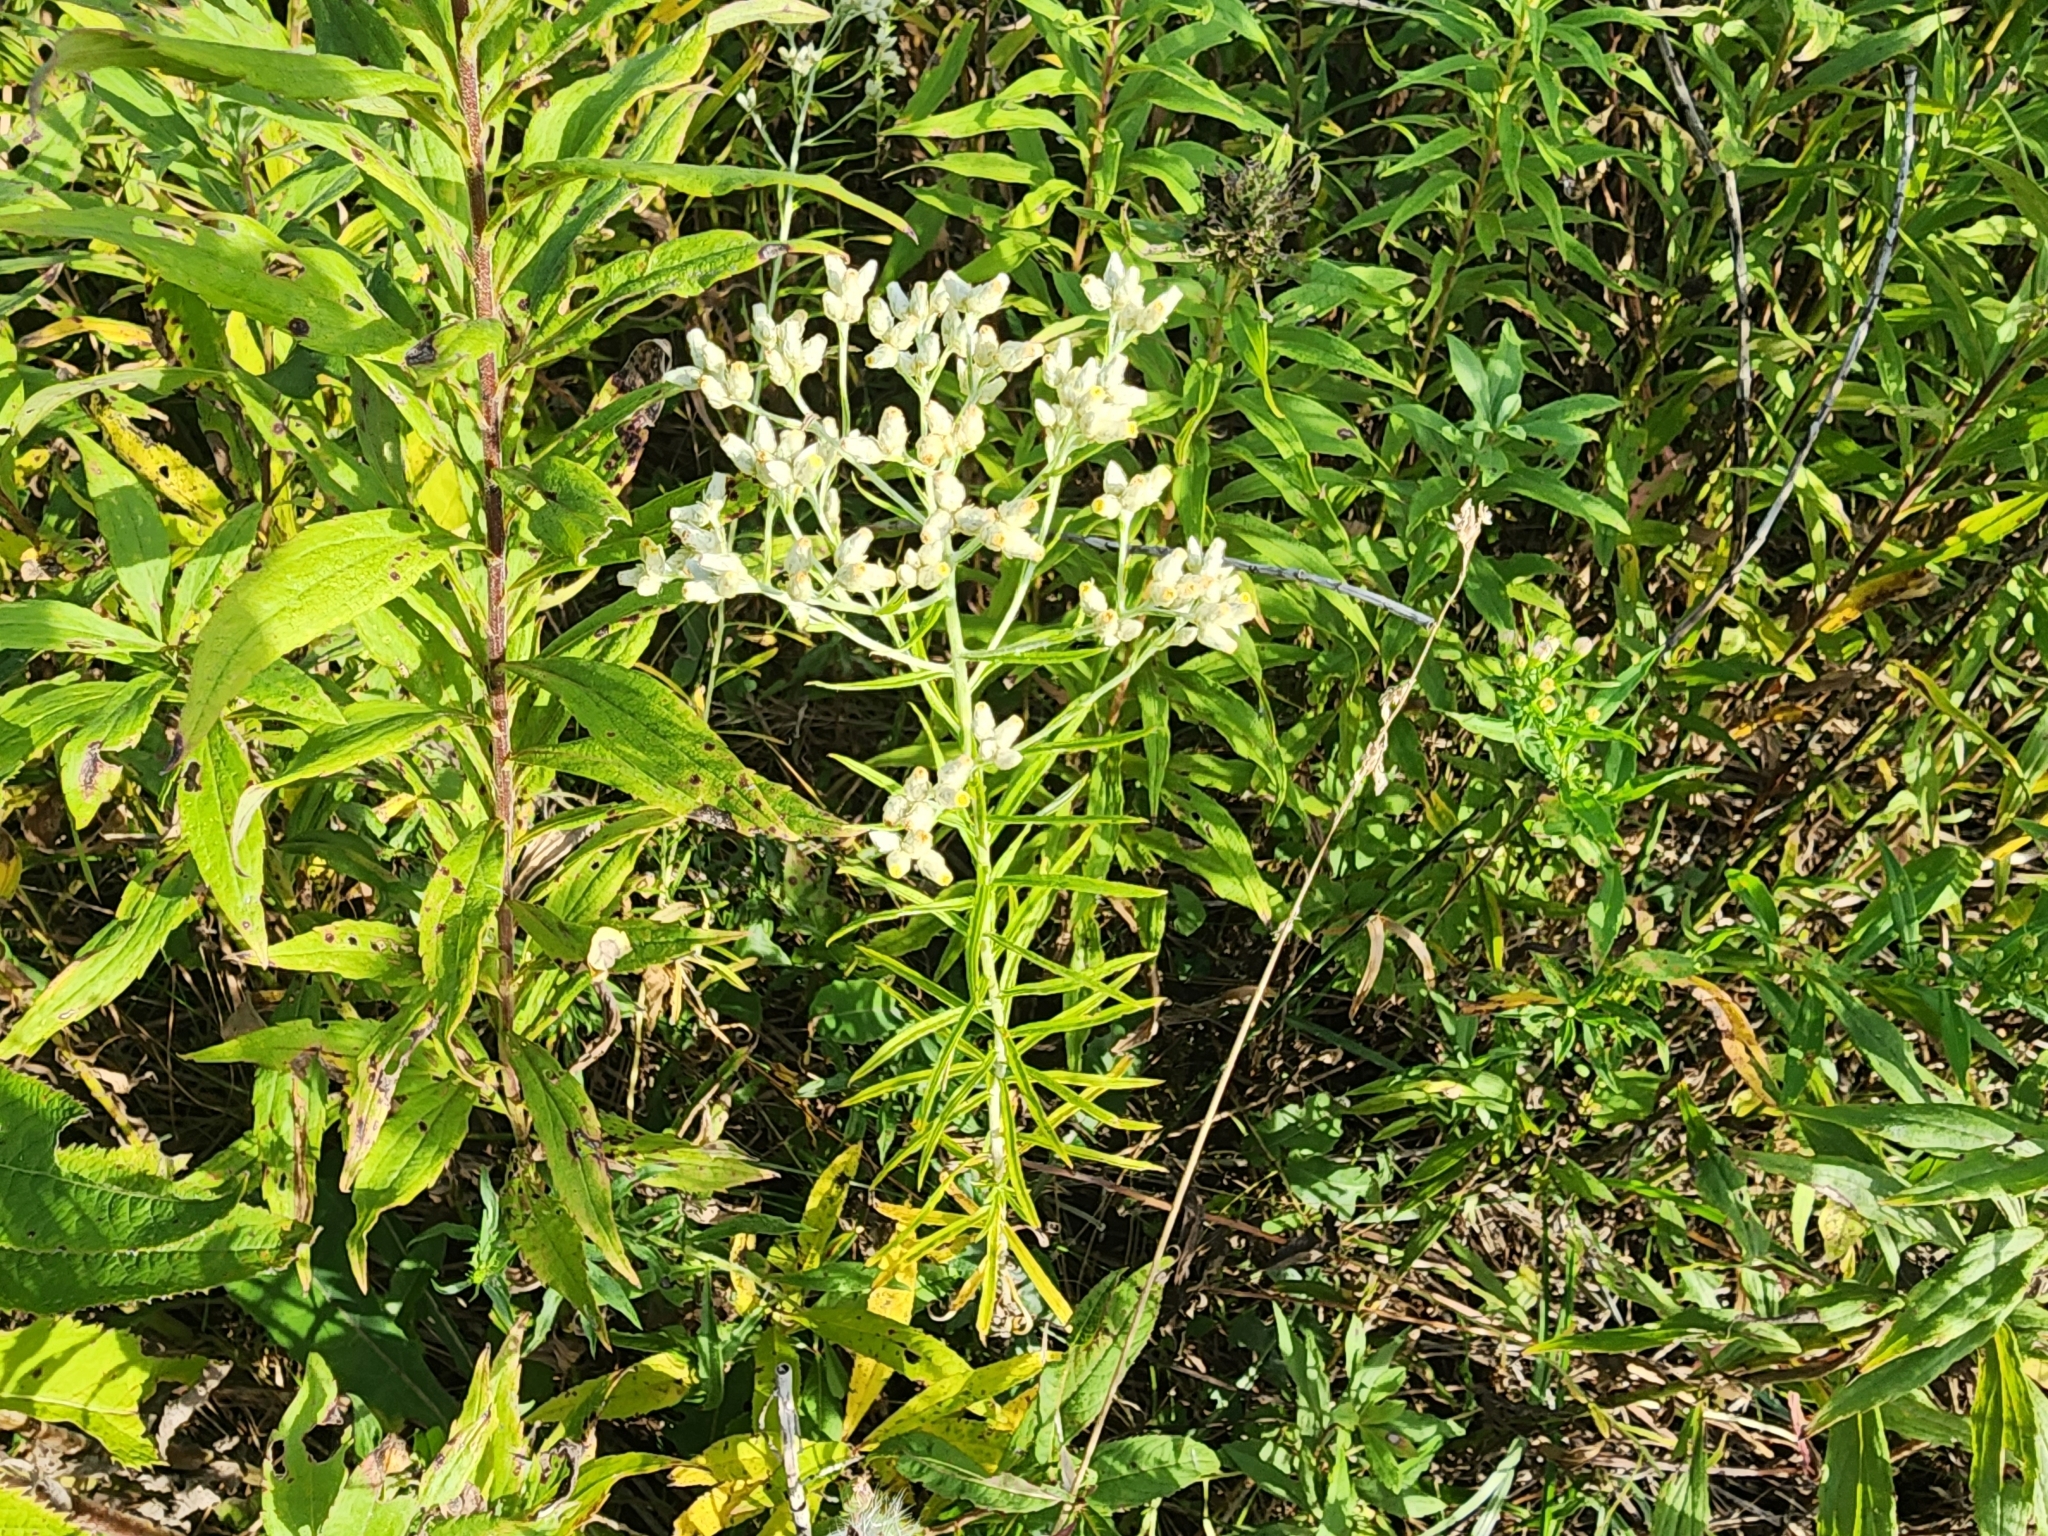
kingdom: Plantae
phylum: Tracheophyta
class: Magnoliopsida
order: Asterales
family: Asteraceae
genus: Pseudognaphalium
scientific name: Pseudognaphalium obtusifolium
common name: Eastern rabbit-tobacco
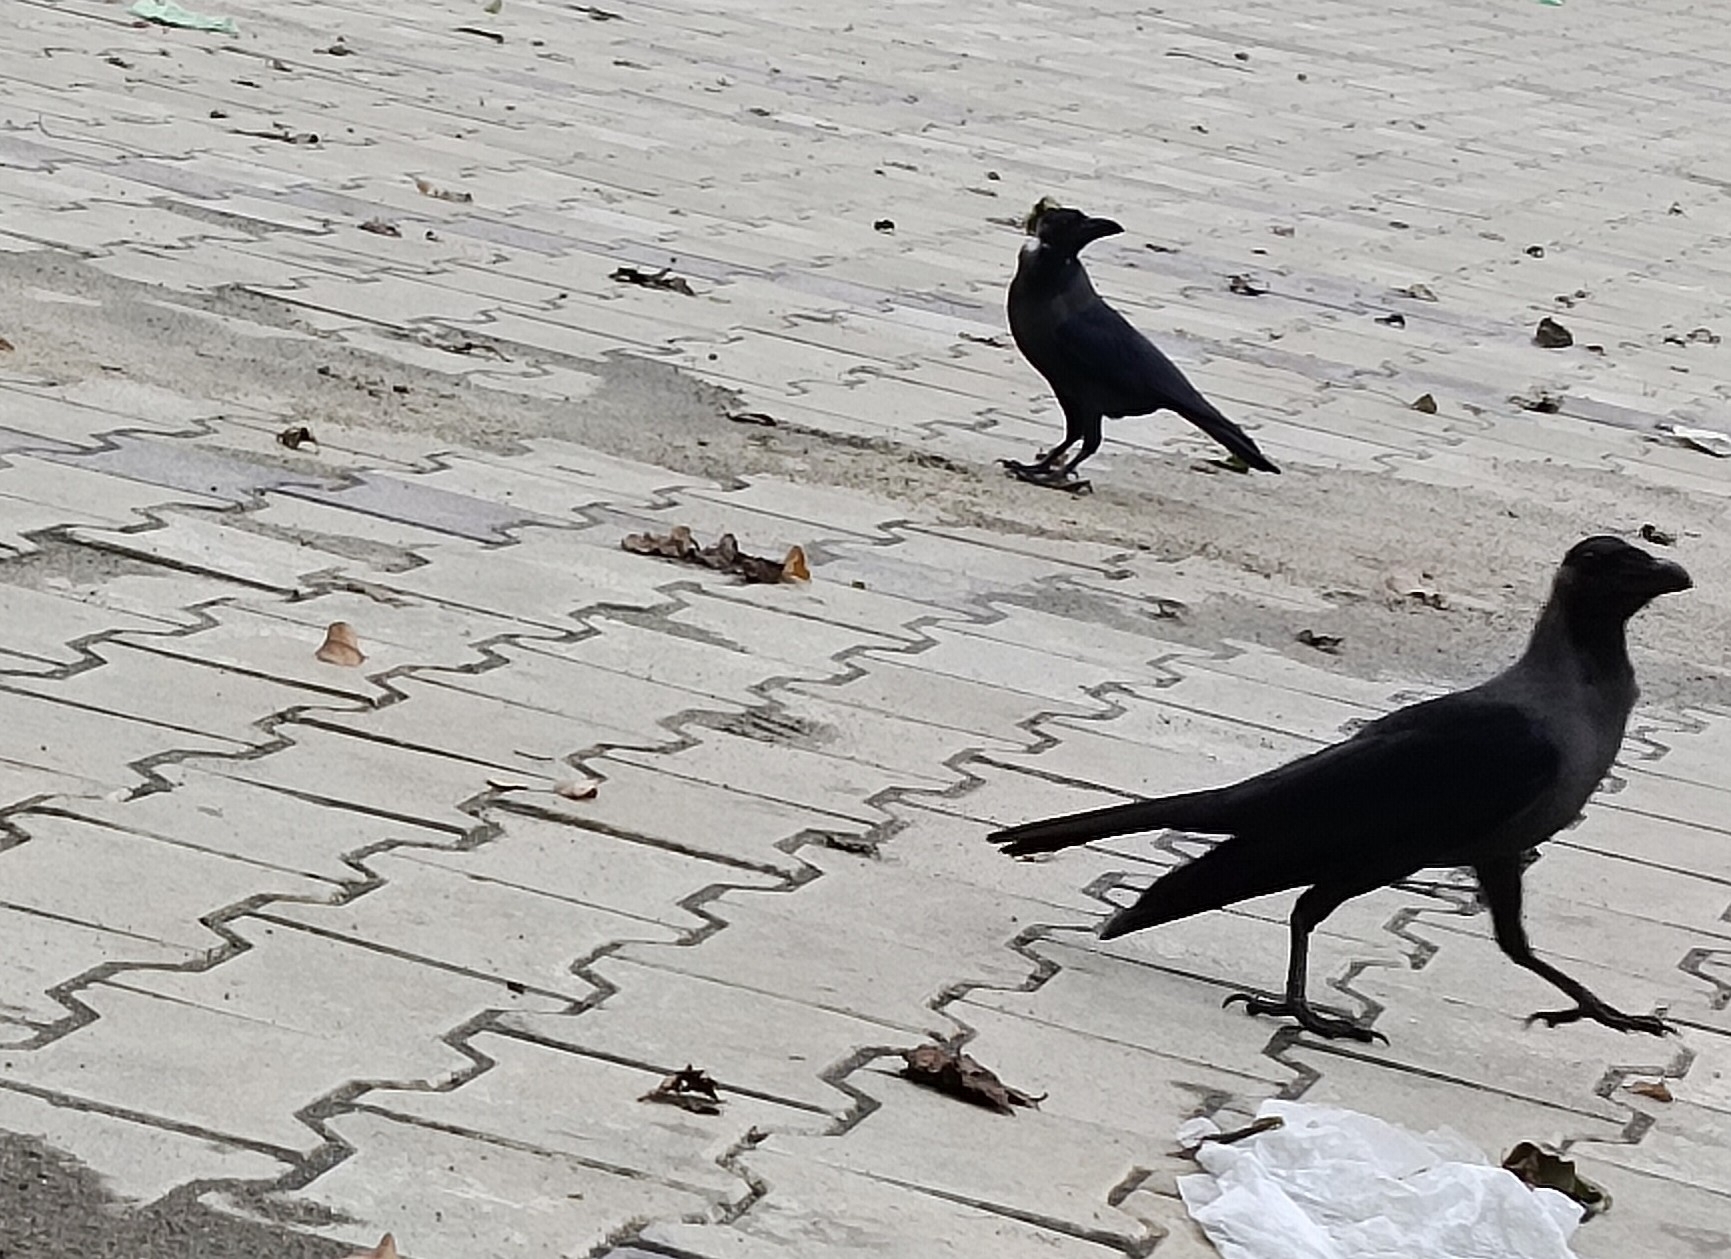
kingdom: Animalia
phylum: Chordata
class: Aves
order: Passeriformes
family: Corvidae
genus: Corvus
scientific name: Corvus splendens
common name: House crow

Task details
Please turn the lines in all the rows above into a single numbered list. Leave out blank lines and pictures.

Result of this exercise
1. kingdom: Plantae
2. phylum: Tracheophyta
3. class: Magnoliopsida
4. order: Asterales
5. family: Asteraceae
6. genus: Pseudognaphalium
7. scientific name: Pseudognaphalium obtusifolium
8. common name: Eastern rabbit-tobacco
9. kingdom: Animalia
10. phylum: Chordata
11. class: Aves
12. order: Passeriformes
13. family: Corvidae
14. genus: Corvus
15. scientific name: Corvus splendens
16. common name: House crow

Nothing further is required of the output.